WHAT THE TASK ASKS:
Pull out every line in the records below that contains the word "Harry", copying each one in full.

INFORMATION SHOWN:
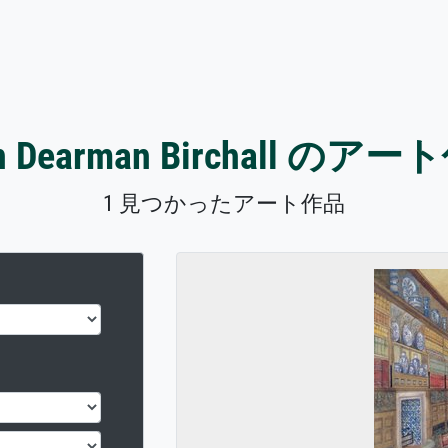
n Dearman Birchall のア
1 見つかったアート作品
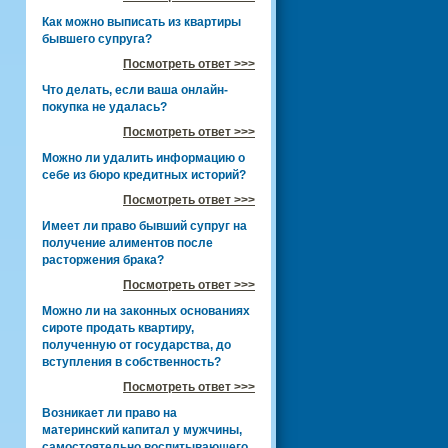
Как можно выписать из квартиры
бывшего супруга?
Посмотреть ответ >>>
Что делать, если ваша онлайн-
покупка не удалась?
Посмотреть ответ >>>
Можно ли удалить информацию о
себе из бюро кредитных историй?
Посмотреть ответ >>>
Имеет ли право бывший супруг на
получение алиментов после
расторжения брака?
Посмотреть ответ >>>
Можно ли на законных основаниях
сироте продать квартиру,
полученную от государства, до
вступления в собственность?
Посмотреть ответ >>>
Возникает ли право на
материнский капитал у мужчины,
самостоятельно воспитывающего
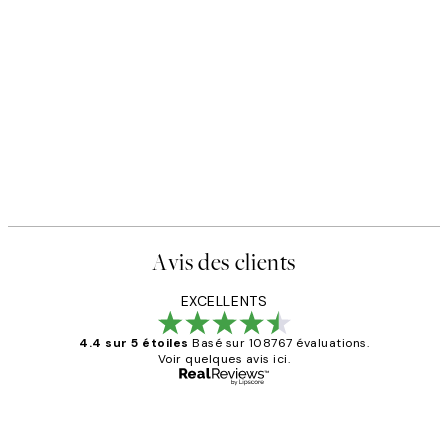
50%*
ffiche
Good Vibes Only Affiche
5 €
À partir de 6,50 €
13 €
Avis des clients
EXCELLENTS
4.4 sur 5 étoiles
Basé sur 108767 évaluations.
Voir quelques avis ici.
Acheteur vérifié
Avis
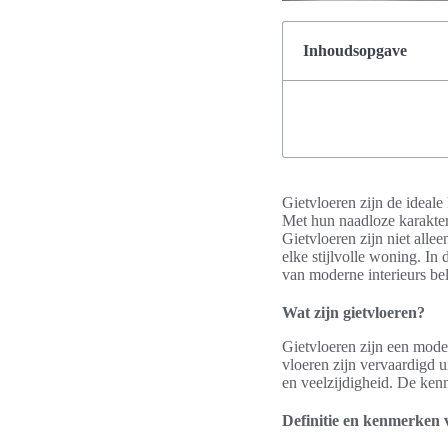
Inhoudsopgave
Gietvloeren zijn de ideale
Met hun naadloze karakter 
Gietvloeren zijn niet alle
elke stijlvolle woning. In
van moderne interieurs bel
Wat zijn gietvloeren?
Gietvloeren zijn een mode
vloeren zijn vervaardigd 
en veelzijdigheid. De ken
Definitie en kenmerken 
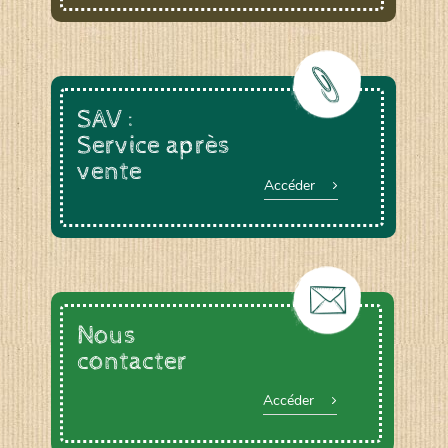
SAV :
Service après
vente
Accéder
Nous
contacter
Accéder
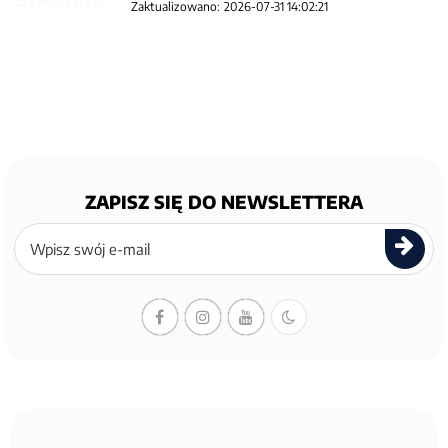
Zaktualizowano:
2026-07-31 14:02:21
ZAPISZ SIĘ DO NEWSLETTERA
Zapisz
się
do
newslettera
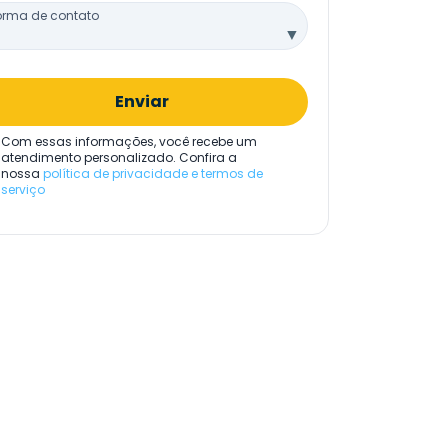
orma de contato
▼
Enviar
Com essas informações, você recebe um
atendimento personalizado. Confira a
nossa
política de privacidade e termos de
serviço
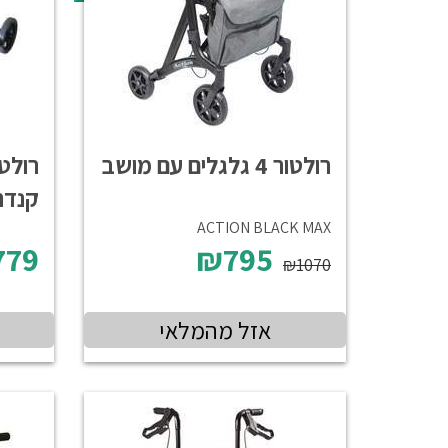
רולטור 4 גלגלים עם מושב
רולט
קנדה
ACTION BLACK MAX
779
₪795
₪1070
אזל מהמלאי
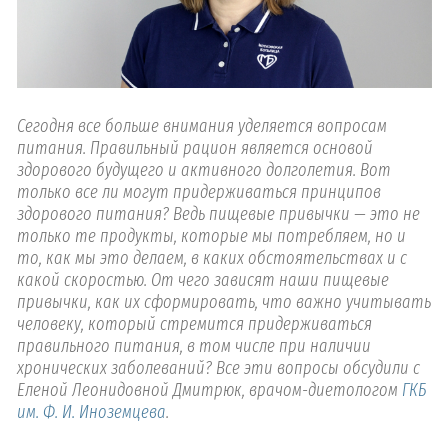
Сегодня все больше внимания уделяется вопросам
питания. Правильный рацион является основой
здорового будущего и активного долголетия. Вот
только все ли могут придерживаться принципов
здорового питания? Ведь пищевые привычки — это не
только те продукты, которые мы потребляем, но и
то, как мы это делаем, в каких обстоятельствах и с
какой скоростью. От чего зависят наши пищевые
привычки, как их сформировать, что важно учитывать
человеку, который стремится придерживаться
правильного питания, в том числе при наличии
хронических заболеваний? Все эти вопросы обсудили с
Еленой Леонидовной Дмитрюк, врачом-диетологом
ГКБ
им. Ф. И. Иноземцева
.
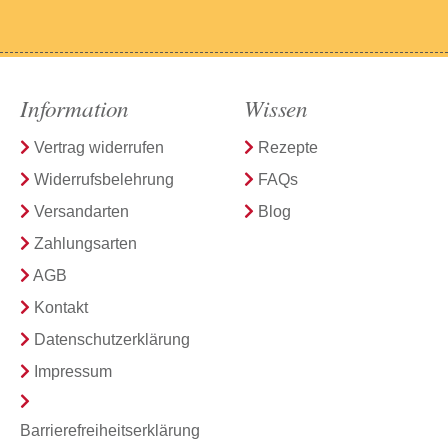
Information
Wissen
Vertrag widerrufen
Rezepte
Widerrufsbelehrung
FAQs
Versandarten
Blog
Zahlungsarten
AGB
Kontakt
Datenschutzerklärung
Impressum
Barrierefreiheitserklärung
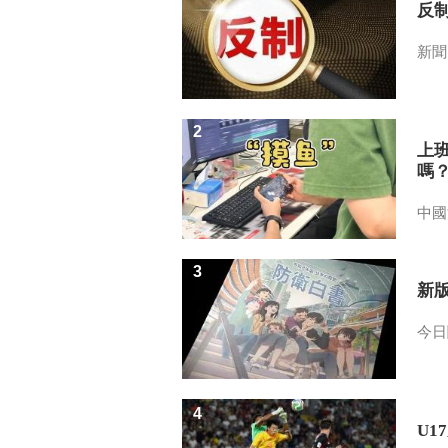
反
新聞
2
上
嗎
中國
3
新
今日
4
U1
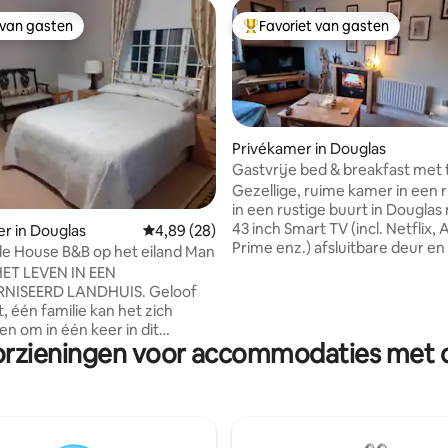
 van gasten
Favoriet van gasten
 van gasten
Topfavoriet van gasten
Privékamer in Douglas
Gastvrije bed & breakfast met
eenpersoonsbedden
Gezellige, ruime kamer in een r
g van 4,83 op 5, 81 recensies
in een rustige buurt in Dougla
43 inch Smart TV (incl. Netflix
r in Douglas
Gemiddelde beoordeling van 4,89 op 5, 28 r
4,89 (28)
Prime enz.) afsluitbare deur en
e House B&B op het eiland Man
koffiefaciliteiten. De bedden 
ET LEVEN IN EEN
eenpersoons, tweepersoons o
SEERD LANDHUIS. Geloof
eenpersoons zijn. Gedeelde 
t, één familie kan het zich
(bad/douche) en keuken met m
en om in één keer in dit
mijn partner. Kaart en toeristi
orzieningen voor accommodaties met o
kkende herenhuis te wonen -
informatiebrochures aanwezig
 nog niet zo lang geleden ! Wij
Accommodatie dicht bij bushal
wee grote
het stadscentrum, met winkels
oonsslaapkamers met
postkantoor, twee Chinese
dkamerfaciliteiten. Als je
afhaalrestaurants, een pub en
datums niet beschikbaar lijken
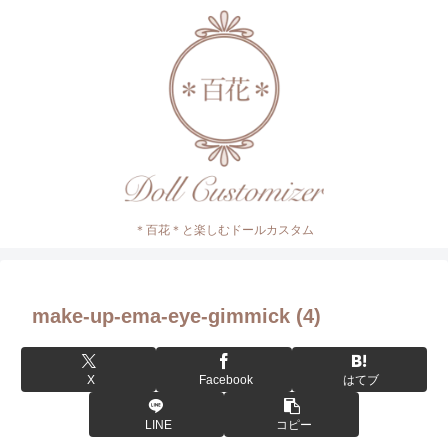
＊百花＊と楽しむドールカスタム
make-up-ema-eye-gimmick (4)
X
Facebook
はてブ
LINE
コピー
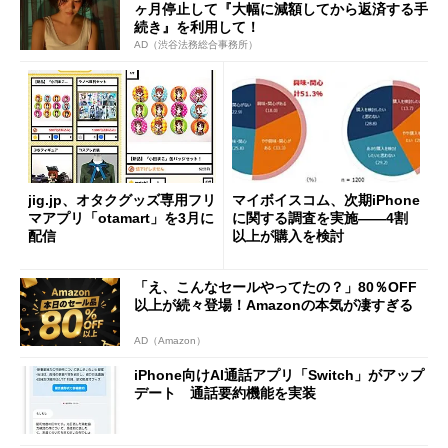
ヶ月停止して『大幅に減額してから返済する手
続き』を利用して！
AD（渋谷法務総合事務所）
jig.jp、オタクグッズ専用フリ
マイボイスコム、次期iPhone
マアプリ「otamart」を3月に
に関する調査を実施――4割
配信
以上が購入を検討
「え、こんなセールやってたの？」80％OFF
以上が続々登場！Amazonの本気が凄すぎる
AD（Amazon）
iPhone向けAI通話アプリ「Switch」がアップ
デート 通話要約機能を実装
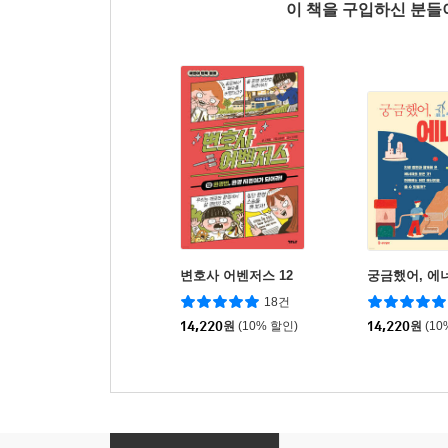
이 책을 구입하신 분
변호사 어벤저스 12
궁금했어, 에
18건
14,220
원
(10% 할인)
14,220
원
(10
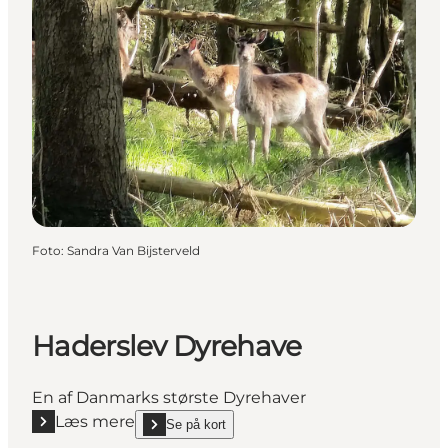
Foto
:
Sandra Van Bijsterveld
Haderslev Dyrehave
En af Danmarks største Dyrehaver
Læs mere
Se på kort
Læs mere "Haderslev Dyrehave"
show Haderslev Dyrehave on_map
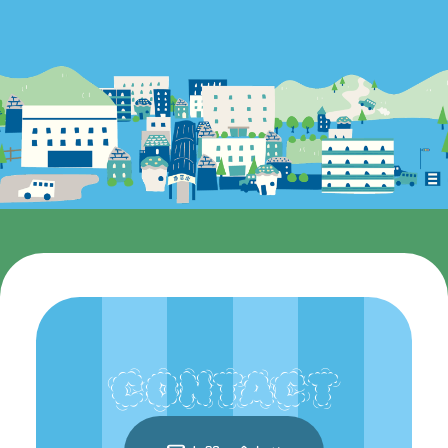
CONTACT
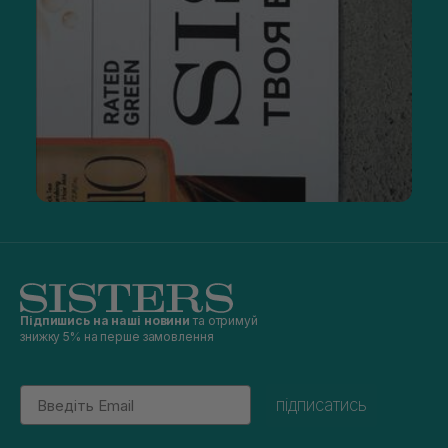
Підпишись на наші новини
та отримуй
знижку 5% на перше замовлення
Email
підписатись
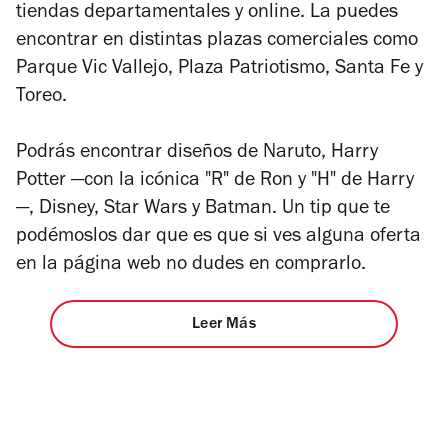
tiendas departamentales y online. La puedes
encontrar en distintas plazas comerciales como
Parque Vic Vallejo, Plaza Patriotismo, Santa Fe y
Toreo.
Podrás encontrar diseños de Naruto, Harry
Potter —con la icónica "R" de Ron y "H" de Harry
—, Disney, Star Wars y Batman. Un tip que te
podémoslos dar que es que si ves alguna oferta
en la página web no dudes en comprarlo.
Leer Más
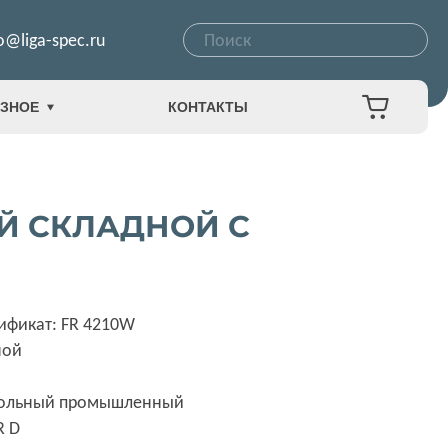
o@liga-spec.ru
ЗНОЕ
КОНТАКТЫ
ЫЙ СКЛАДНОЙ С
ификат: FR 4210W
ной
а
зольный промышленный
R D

EXERCISE SOLUTION:
Podrás encontrar diseños de Naruto, Harry
Potter —con la icónica "R" de Ron y "H" de Harry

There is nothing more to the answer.